___ Data in this exercise ___

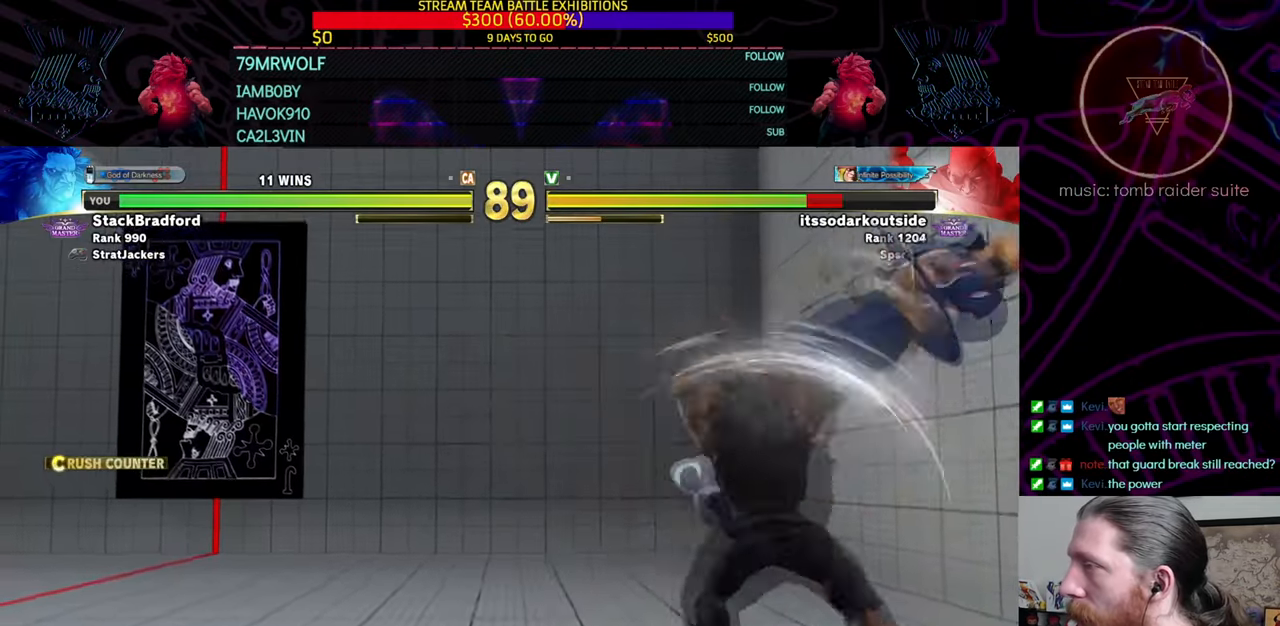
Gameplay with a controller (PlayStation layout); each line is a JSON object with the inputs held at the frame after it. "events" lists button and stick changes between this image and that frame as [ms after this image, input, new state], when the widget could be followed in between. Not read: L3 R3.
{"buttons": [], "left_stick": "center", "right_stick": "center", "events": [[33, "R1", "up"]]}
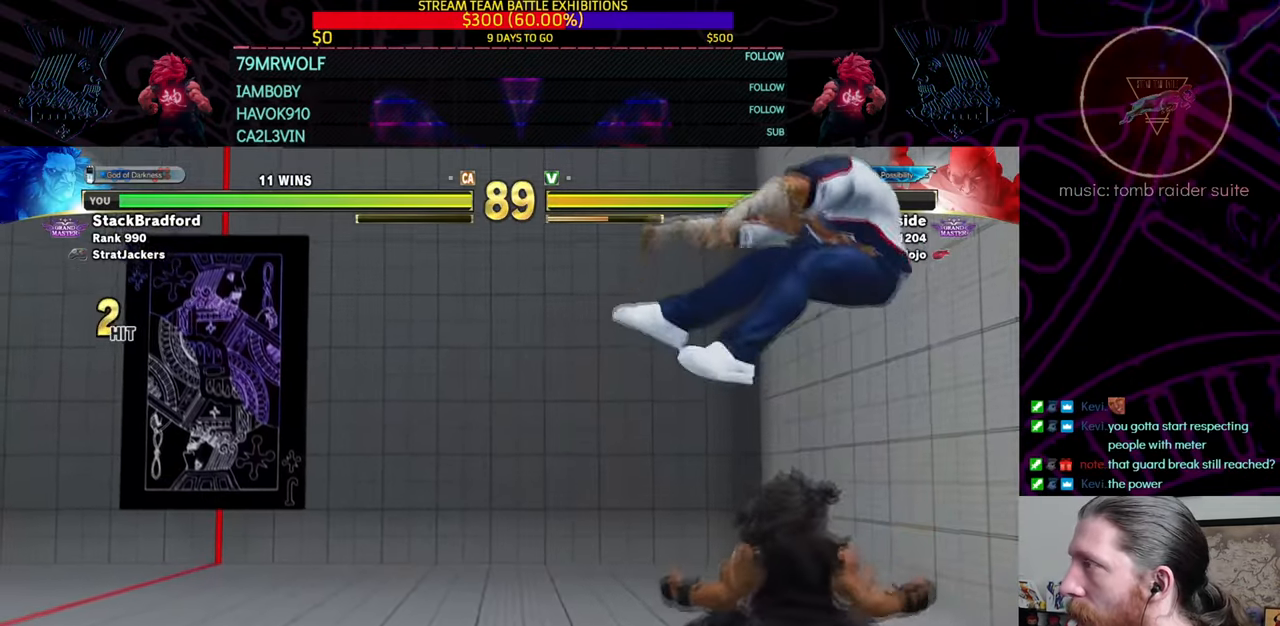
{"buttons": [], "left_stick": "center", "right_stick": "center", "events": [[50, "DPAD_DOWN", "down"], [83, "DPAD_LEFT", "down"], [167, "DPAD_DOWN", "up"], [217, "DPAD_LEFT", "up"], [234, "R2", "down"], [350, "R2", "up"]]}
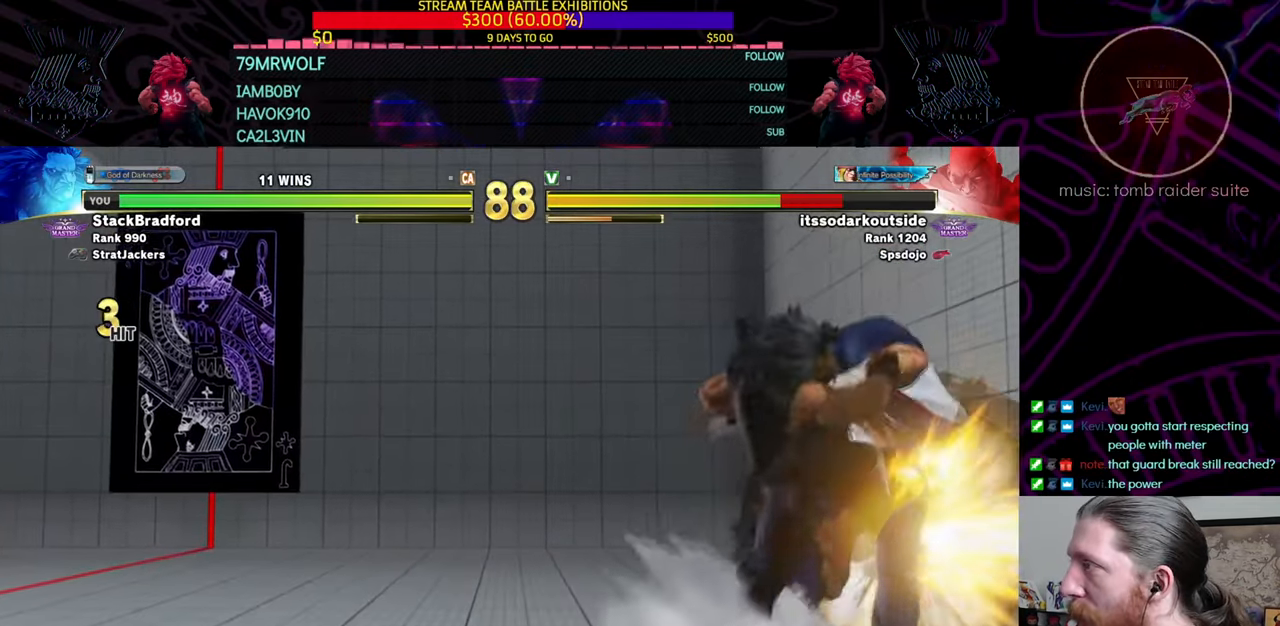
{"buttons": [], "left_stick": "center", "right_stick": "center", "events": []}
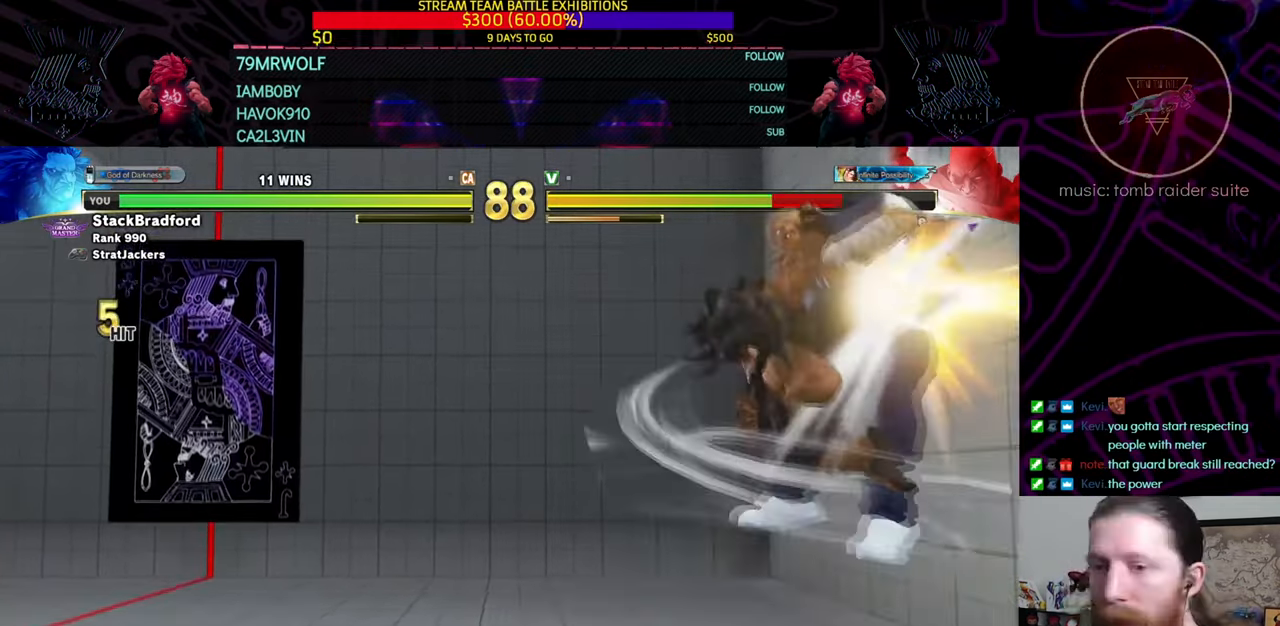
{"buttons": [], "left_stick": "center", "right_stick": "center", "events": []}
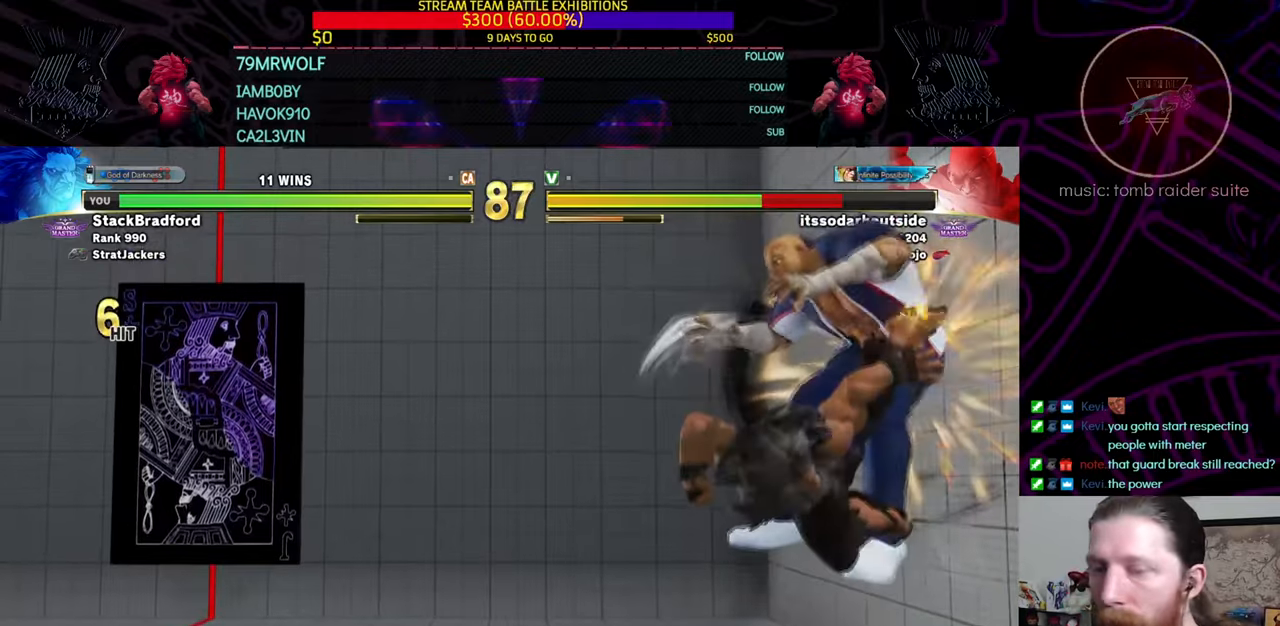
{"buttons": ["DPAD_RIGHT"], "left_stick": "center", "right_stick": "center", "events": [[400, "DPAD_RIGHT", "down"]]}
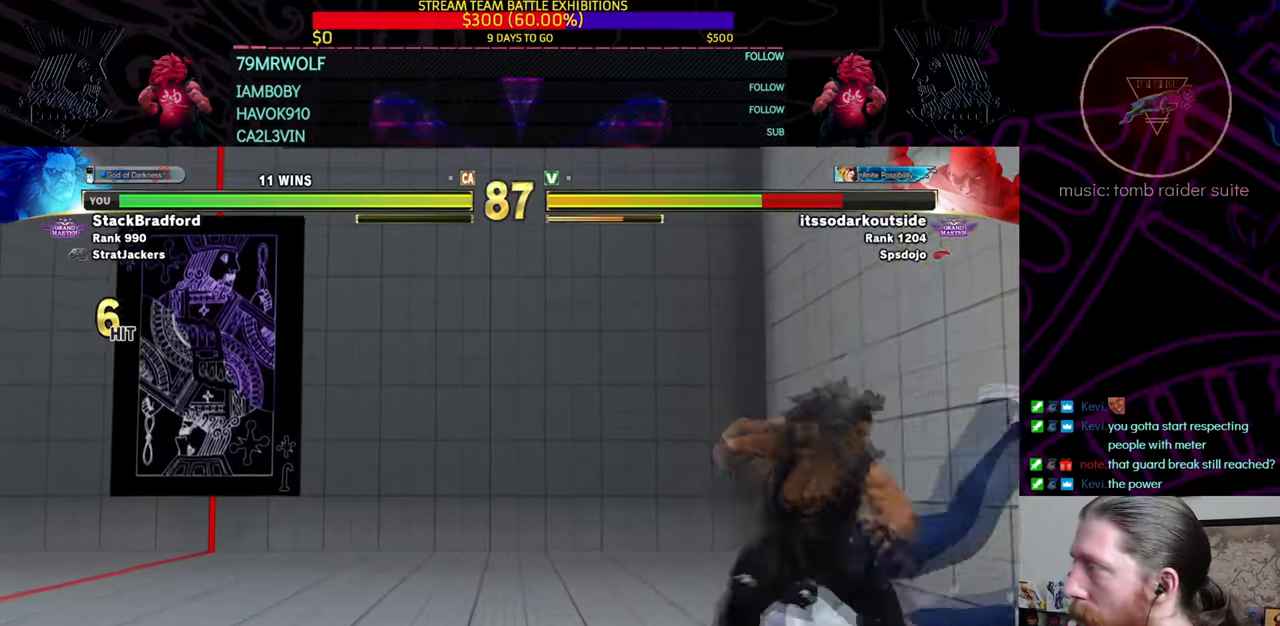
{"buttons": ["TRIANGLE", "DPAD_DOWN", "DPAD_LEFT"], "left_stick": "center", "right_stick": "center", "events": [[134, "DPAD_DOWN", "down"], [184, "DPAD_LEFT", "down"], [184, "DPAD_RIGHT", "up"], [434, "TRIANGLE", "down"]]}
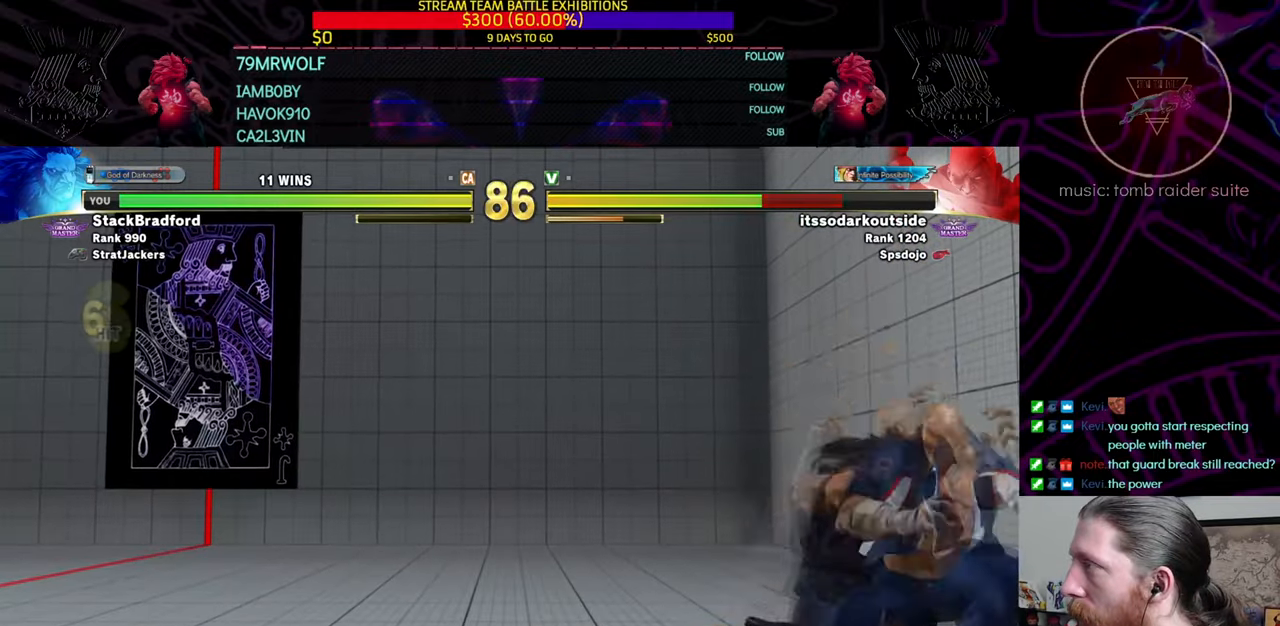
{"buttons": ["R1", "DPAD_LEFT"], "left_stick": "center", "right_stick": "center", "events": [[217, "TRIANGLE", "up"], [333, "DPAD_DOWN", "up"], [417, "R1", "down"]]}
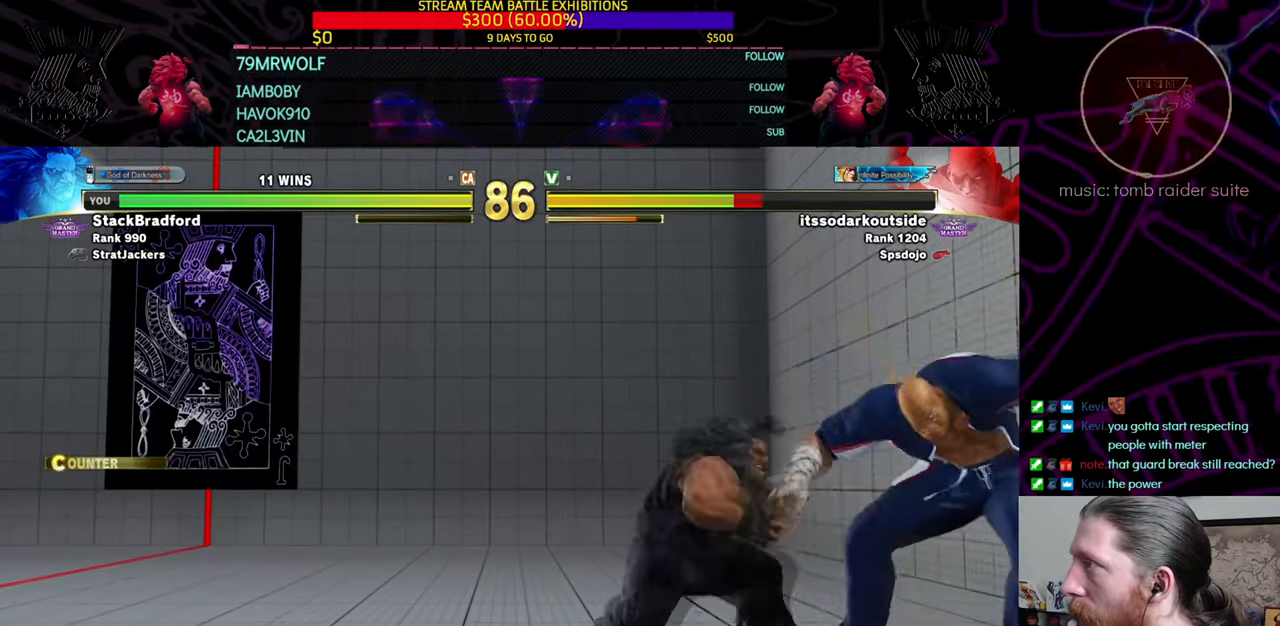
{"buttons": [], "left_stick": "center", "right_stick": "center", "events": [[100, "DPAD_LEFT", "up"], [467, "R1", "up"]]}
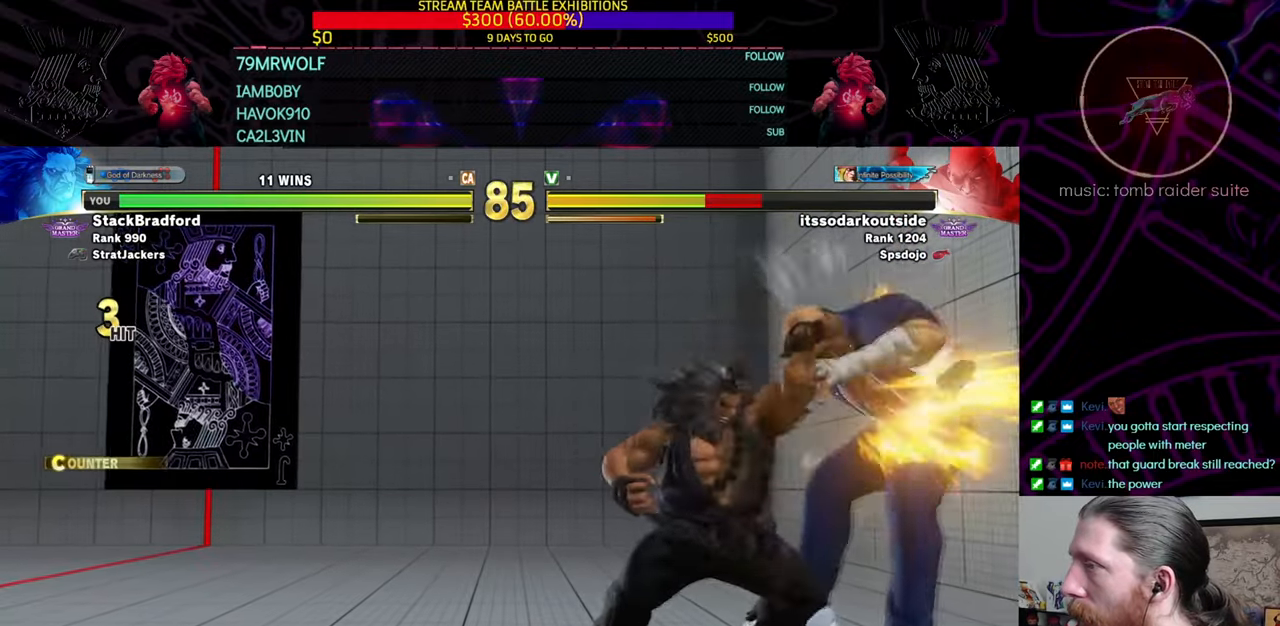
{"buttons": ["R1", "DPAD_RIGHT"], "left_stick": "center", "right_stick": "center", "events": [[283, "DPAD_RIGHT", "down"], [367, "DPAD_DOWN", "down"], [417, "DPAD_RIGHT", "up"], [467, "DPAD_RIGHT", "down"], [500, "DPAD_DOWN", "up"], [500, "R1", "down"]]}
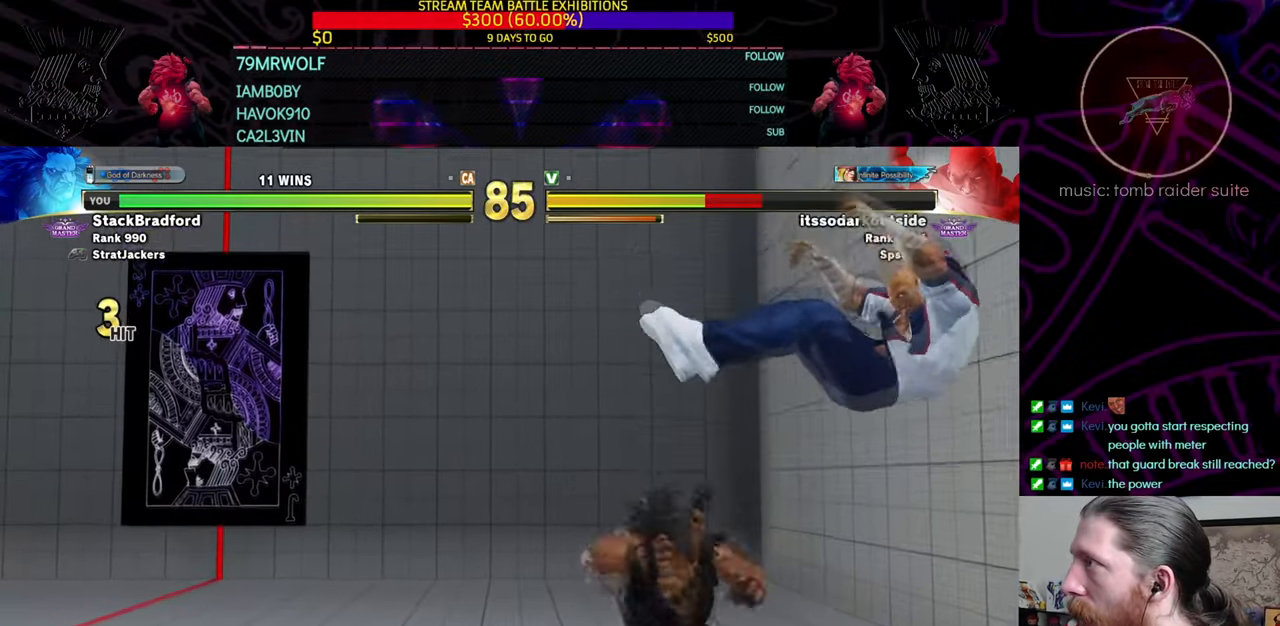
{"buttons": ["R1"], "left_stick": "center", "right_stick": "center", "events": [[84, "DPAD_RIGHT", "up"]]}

___

Aim of the task: Print all the material above verbatim and omit its pictures.

Reply to the task:
Gameplay with a controller (PlayStation layout); each line is a JSON object with the inputs held at the frame after it. "events" lists button and stick changes between this image and that frame as [ms after this image, input, new state], when the widget could be followed in between. Not read: L3 R3.
{"buttons": [], "left_stick": "center", "right_stick": "center", "events": [[33, "R1", "up"]]}
{"buttons": [], "left_stick": "center", "right_stick": "center", "events": [[50, "DPAD_DOWN", "down"], [83, "DPAD_LEFT", "down"], [167, "DPAD_DOWN", "up"], [217, "DPAD_LEFT", "up"], [234, "R2", "down"], [350, "R2", "up"]]}
{"buttons": [], "left_stick": "center", "right_stick": "center", "events": []}
{"buttons": [], "left_stick": "center", "right_stick": "center", "events": []}
{"buttons": ["DPAD_RIGHT"], "left_stick": "center", "right_stick": "center", "events": [[400, "DPAD_RIGHT", "down"]]}
{"buttons": ["TRIANGLE", "DPAD_DOWN", "DPAD_LEFT"], "left_stick": "center", "right_stick": "center", "events": [[134, "DPAD_DOWN", "down"], [184, "DPAD_LEFT", "down"], [184, "DPAD_RIGHT", "up"], [434, "TRIANGLE", "down"]]}
{"buttons": ["R1", "DPAD_LEFT"], "left_stick": "center", "right_stick": "center", "events": [[217, "TRIANGLE", "up"], [333, "DPAD_DOWN", "up"], [417, "R1", "down"]]}
{"buttons": [], "left_stick": "center", "right_stick": "center", "events": [[100, "DPAD_LEFT", "up"], [467, "R1", "up"]]}
{"buttons": ["R1", "DPAD_RIGHT"], "left_stick": "center", "right_stick": "center", "events": [[283, "DPAD_RIGHT", "down"], [367, "DPAD_DOWN", "down"], [417, "DPAD_RIGHT", "up"], [467, "DPAD_RIGHT", "down"], [500, "DPAD_DOWN", "up"], [500, "R1", "down"]]}
{"buttons": ["R1"], "left_stick": "center", "right_stick": "center", "events": [[84, "DPAD_RIGHT", "up"]]}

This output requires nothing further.